While it would be great to do the former, it seems unlikely that companies will invest the money and wait the necessary time. The latter is exactly what Covariant is trying to do with his RFM-1. “His ChatGPT for robots” isn't a perfect analogy, but it's a reasonable shorthand (especially considering the founder and his ties to OpenAI).
From a customer perspective, the platform appears as a text field, similar to current iterations of consumer-facing generative AI. When you type or speak a text command, such as “pick up an apple,” the system uses its training data (shape, color, size, etc.) to identify the object in front of you that best matches that description. To do.
RFM-1 then generates video results (essentially a simulation) and uses past training to determine the best course of action. This last part is similar to how our brain calculates the potential consequences of an action before performing it.
During the live demo, the system responds to inputs such as “pick up the red object” and the more semantically complex “pick up the object you put on your foot before putting it on.” This allows the robot to pick up objects correctly. An apple and a sock respectively.

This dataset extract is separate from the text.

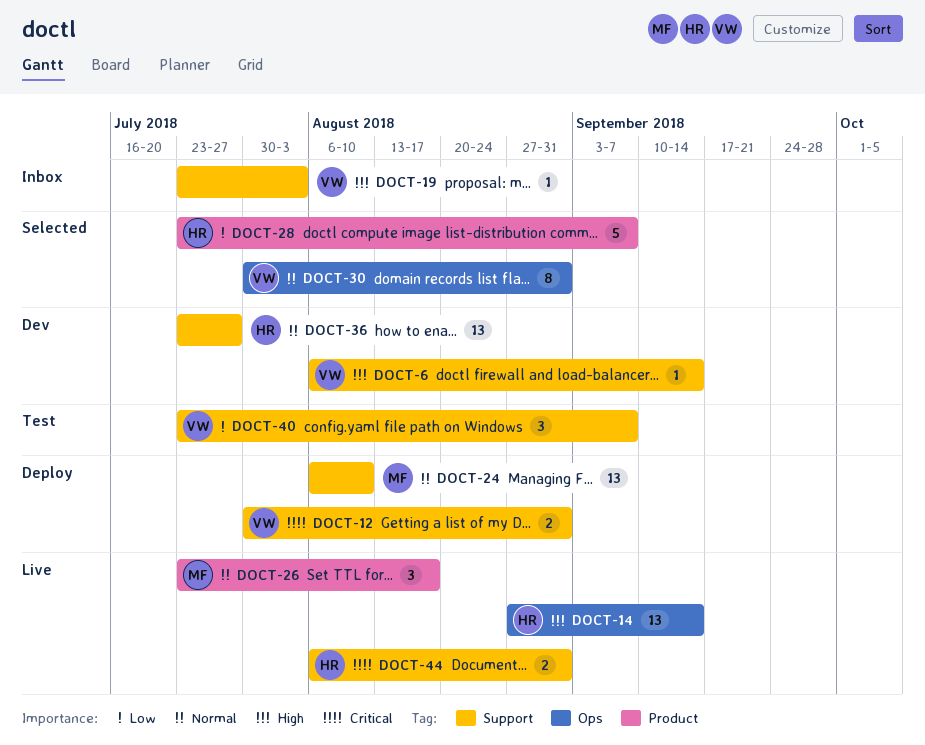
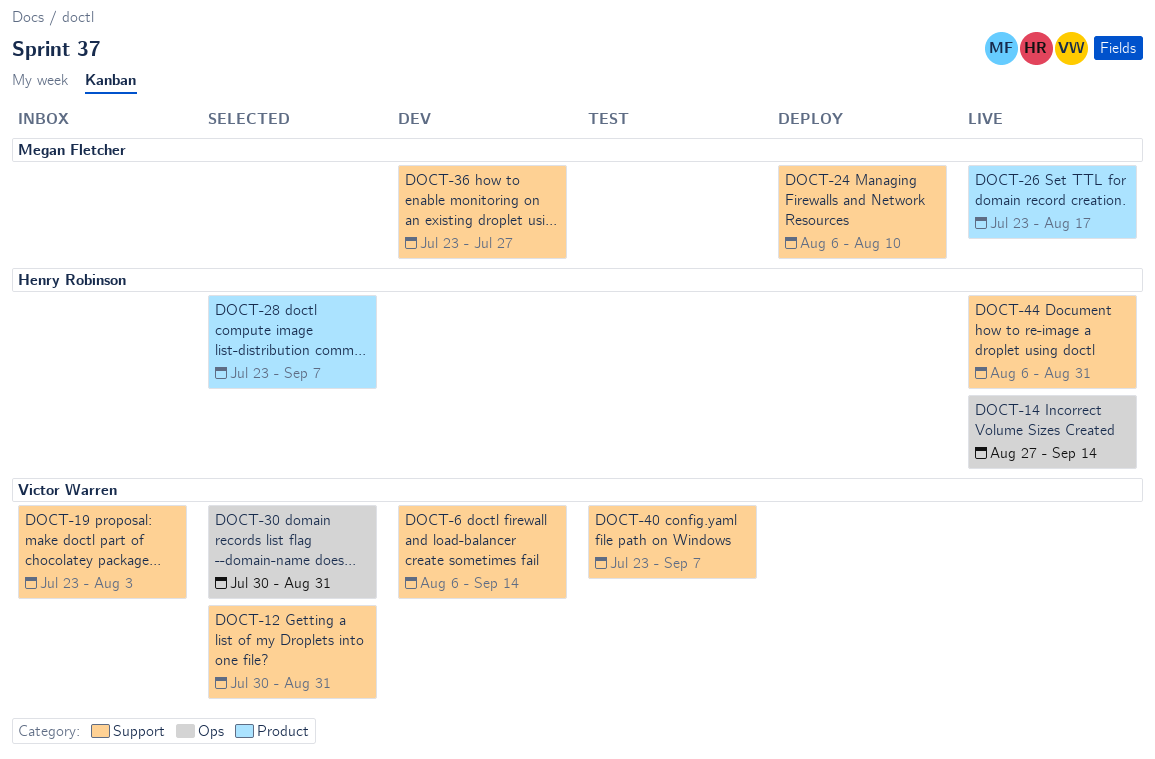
DOCT-12, status: Deploy -> Selected
DOCT-36, owner: Henry Robinson -> Megan Fletcher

There are many big ideas on the table when discussing the future of this system. At the very least, Covariant's founder has an impressive pedigree. Chen studied AI at Berkeley under Pieter Abbeel, Covariant's co-founder and principal investigator. Abbeel also became an early employee of OpenAI in 2016, one month after Chen joined his ChatGPT company. Covariant was founded the following year.
Chen said the company expects the new RFM-1 platform to work with “the vast majority” of hardware where Covariant software is already deployed.